Strengths of this study include the use of detailed, systematic, and uniform neuropathology data for both LATE-NC and Lewy bodies from three well-established large community-based cohort studies collected blinded to clinical data. This study systematically defined the LB types based on their distribution in the brain and depicts the relationship between different LB types with LATE-NC. Also, this study prospectively followed older persons with no known dementia, conducted follow-up clinical evaluations blinded to previous evaluations that resulted in detailed diagnostic data on dementia, and neuropsychological tests proximate to death. Finally, this study has high autopsy rates that minimize the risk of selection bias.

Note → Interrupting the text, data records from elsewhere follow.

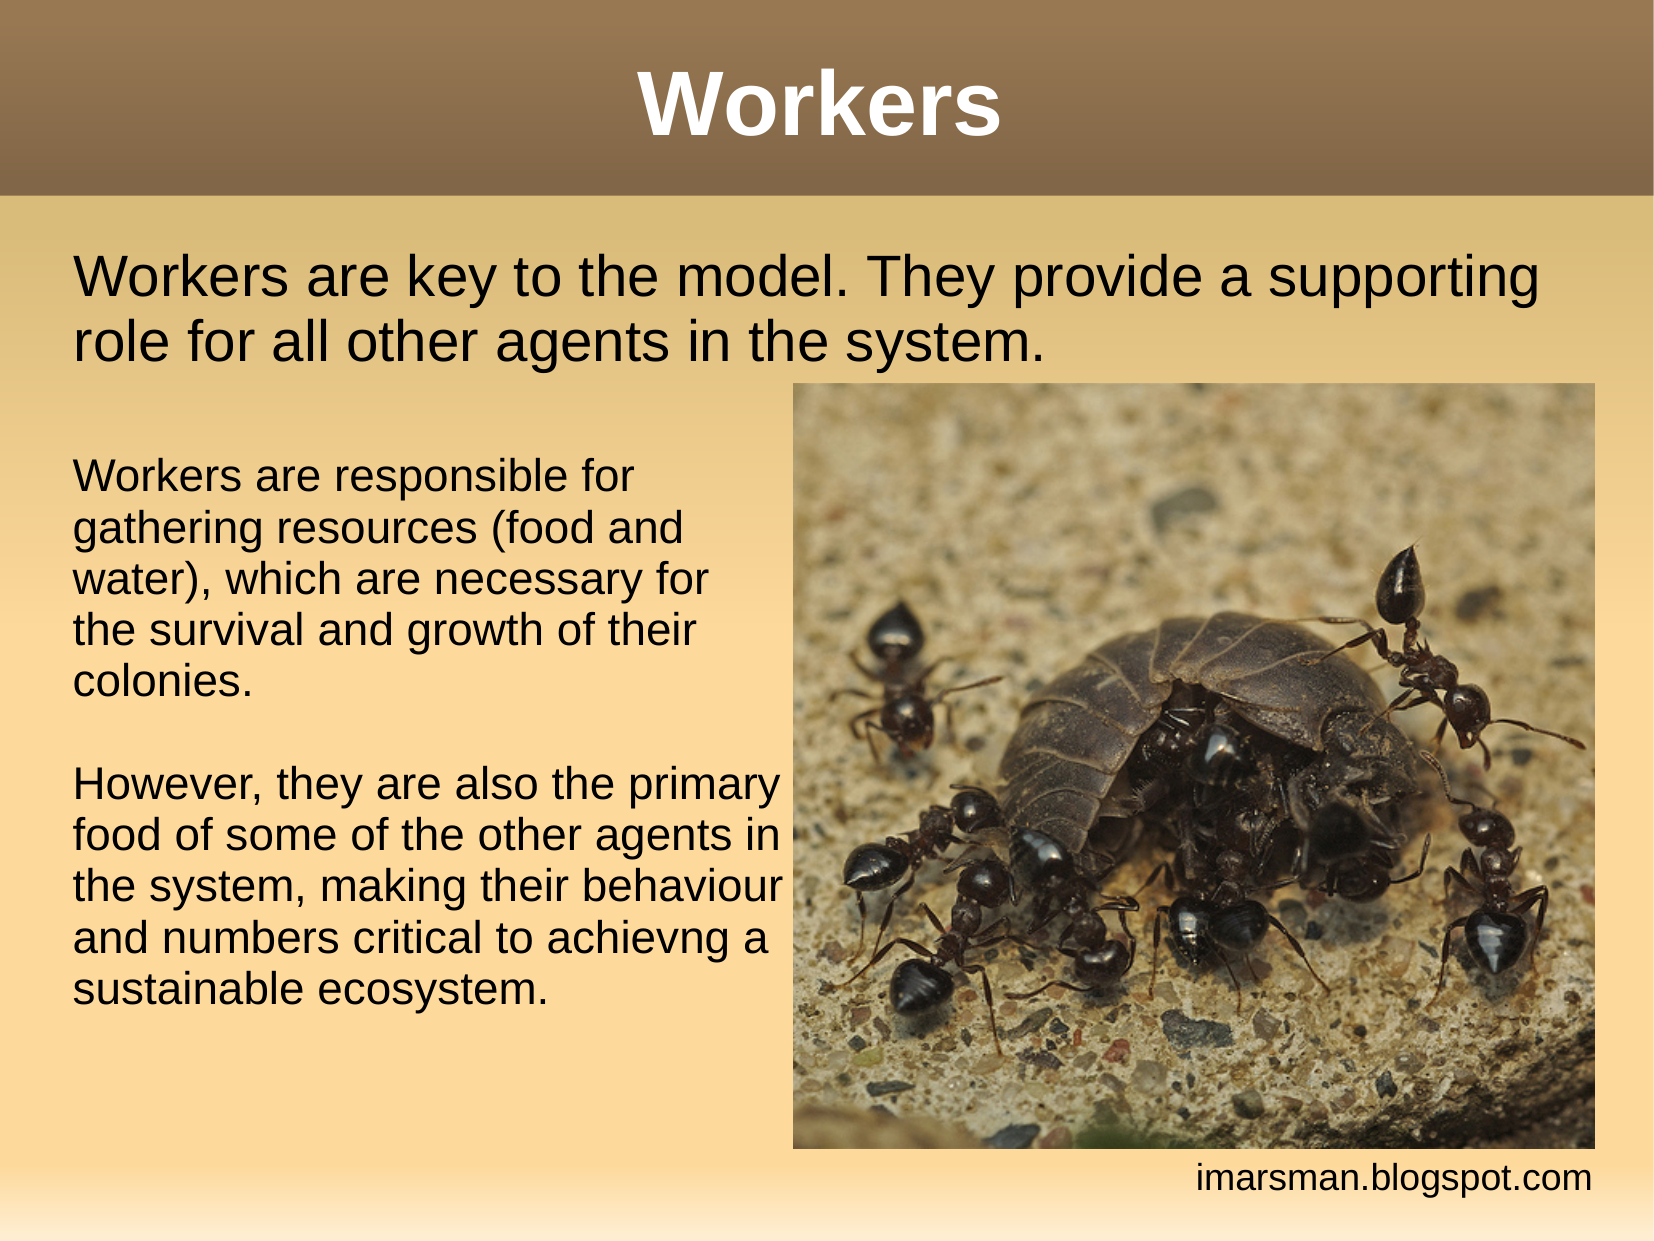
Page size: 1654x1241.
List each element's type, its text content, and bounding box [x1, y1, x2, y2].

title Workers [76, 0, 1565, 208]
picture [0, 0, 1654, 1241]
text_box Workers are key to the model. They provide a supporting role for all other agents in the system. [59, 236, 1595, 397]
text_box Workers are responsible for gathering resources (food and water), which are necessary for the survival and growth of their colonies. However, they are also the primary food of some of the other agents in the system, making their behaviour and numbers critical to achievng a sustainable ecosystem. [57, 442, 798, 1085]
text_box imarsman.blogspot.com [1181, 1149, 1625, 1211]
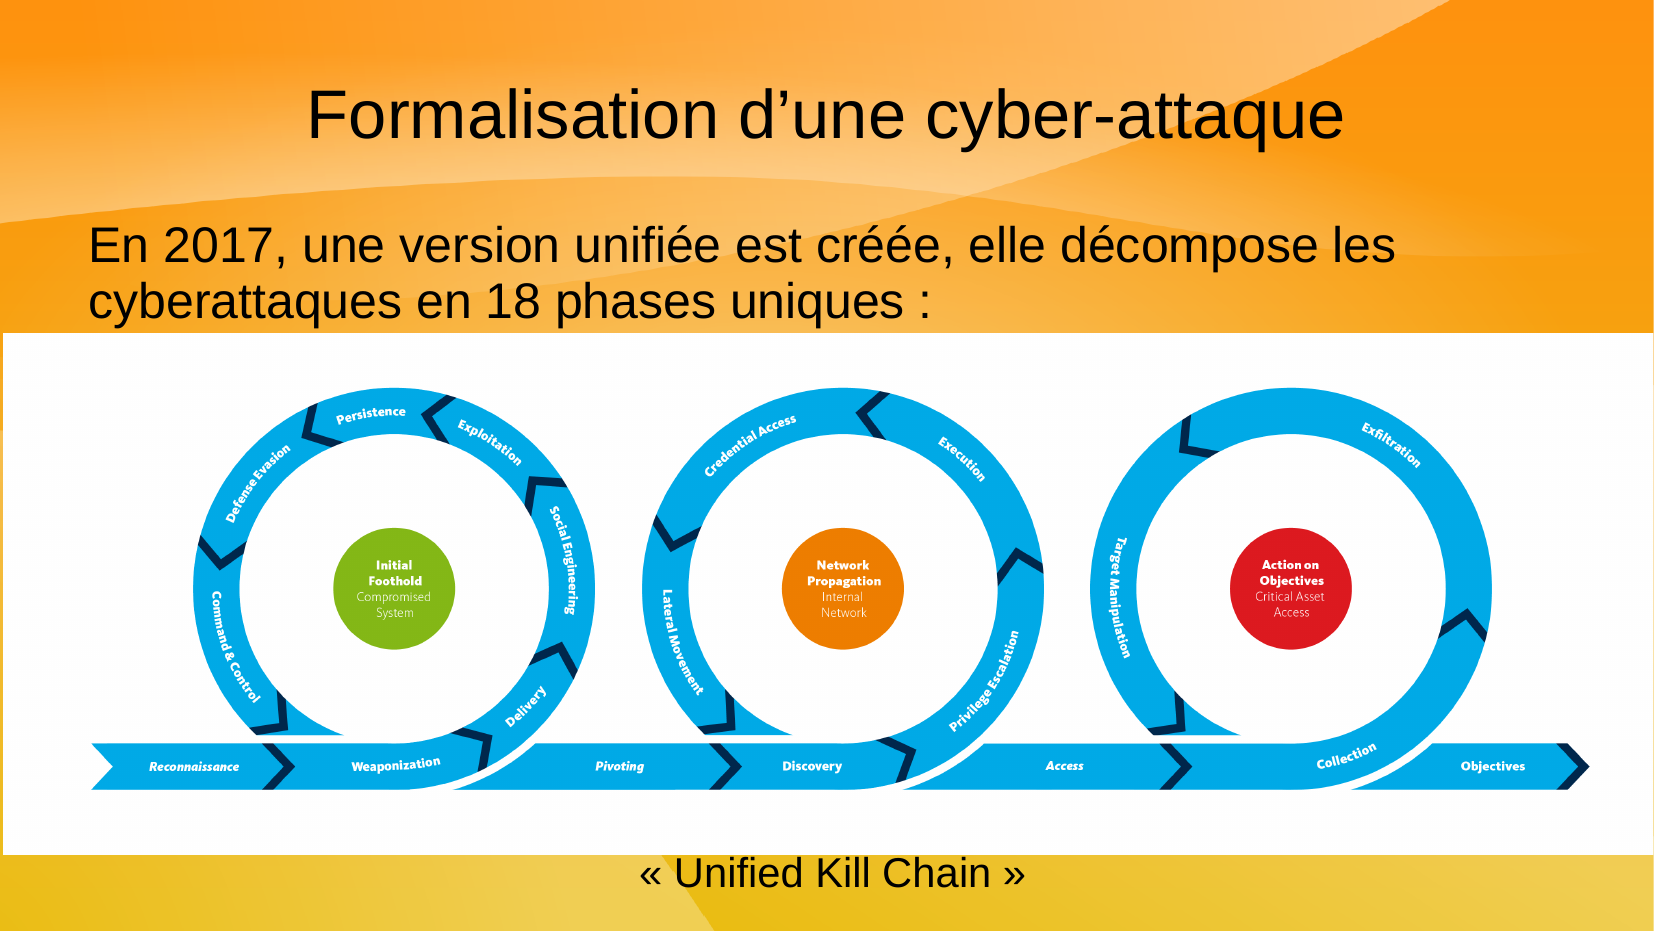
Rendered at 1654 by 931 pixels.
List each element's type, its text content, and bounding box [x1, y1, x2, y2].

title Formalisation d’une cyber-attaque [82, 37, 1571, 193]
subtitle En 2017, une version unifiée est créée, elle décompose les cyberattaques en 18 phases uniques : « Unified Kill Chain » [88, 855, 1577, 916]
subtitle En 2017, une version unifiée est créée, elle décompose les cyberattaques en 18 phases uniques : « Unified Kill Chain » [88, 217, 1577, 333]
picture [0, 0, 1654, 931]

This study also has limitations. First, the study sample included mainly non-Latino whites with high levels of education; thus, this data may not generalize to more diverse populations. Further research in underrepresented groups (e.g., African Americans, Latinos, and others) is warranted to understand the relationship between LATE-NC and LB types in diverse populations. Second, this study did not include cases with amygdala-predominant type LBs recommended by new Attems/McKeith criteria [4] as well as did not characterize the LBs based on Braak LBD stages [13]. Third, we determined the pathologic diagnosis of AD pathology using NIA-Reagan criteria [18] rather than using NIA-AA criteria [19]. Finally, this study did not describe potential functional mechanisms that can explain the association of LBs with LATE-NC.